My iPod touched me in my special place today
Eight years of blather

2011 Classic Movie Film Fest: The Man in the Gray Flannel Suit

This is one of those movies I've seens parts of over the years, half hour here and there, but haven't watched straight through since I was a child. As a child, I was captivated by the time period (and of course, still am,) and by Gregory Peck, who was one of my earliest loves. But the movie seemed long and dull in the middle. 

That's probably why I haven't committed to it since then. It must have been one we skipped in the early 80s when my Mom and I attended weekend double features at the Fine Arts Theatre in Fairway, KS. We'd get the quarterly schedule, choose which weekends to attend, and kept that up for a long time until The Gods Must Be Crazy showed up and never left. Anyway. 

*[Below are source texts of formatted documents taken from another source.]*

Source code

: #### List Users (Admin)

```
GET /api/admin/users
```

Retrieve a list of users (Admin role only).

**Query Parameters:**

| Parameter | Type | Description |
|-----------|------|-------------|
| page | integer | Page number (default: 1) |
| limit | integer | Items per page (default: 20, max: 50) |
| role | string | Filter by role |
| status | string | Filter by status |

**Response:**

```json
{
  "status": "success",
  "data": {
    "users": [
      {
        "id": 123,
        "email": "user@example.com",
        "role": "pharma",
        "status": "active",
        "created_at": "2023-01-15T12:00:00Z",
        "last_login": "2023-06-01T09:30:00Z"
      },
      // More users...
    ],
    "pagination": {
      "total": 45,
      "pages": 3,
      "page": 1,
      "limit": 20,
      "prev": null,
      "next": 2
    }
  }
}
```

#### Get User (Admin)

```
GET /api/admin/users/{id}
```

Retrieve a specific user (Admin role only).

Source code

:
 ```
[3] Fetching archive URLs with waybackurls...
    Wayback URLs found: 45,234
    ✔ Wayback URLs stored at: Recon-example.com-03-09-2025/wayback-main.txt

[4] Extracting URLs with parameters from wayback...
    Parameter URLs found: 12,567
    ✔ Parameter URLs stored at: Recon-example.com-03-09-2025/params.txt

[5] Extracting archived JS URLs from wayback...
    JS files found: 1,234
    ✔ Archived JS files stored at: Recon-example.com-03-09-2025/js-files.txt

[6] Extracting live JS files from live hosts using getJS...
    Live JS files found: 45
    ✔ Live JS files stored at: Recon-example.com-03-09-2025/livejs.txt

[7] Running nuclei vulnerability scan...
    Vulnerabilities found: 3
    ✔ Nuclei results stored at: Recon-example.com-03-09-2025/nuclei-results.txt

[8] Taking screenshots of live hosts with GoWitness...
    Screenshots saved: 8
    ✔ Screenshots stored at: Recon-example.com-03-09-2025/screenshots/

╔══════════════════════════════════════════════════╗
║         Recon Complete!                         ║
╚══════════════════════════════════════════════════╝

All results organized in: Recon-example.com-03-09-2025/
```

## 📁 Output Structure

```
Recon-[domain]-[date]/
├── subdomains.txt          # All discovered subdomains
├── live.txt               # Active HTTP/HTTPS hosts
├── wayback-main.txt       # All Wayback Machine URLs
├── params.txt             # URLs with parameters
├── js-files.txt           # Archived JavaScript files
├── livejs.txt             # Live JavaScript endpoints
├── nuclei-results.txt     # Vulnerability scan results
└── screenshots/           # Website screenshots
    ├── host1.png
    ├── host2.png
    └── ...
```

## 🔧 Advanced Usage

Jennifer Jones looks pretty super, but I feel that her scenery chewing is going to wear me out, as it sometimes does. It spoils the look of her mouth, even. I am fairly sympathetic to her character, but can't be as patient with her as I'd like. 

I forgot the flashbacks were so long. Today I'm actually more in the mood to watch Gregory Peck make love in Italy, but that's a different movie.  

And now we're in a war flashback, which reminds me I really ought to get around to Pork Chop Hill someday. 

Where was I? Oh, yes. It occurs to me that when this movie was made, the story-telling technique was new and probably captivating on the big screen. I'm only 50 minutes in, though, and wishing it would move along. But since I know where it goes and vaguely remember how it ends, it's probably difficult for me to be objective.

Yes, I am sympathetic to Betsy, as I said. But good lord, she makes everything in the world about her. I'm never very sympathetic about that. I've seen in my own life how that can damage everyone who tries to love that sort of person. However, unlike so often in real life, we see just a slice of it, and can believe she'll continue to broaden her perspective to include points of view other than her own.

It's a highly cinematic film. It takes a bit of time and head space, but I think it's one of those everyone who appreciates classic movie history should watch at least once. There are a few subplot flaws, but they were just there to support the character growth, anyway. Besides, Gregory Peck is just so fine, you know?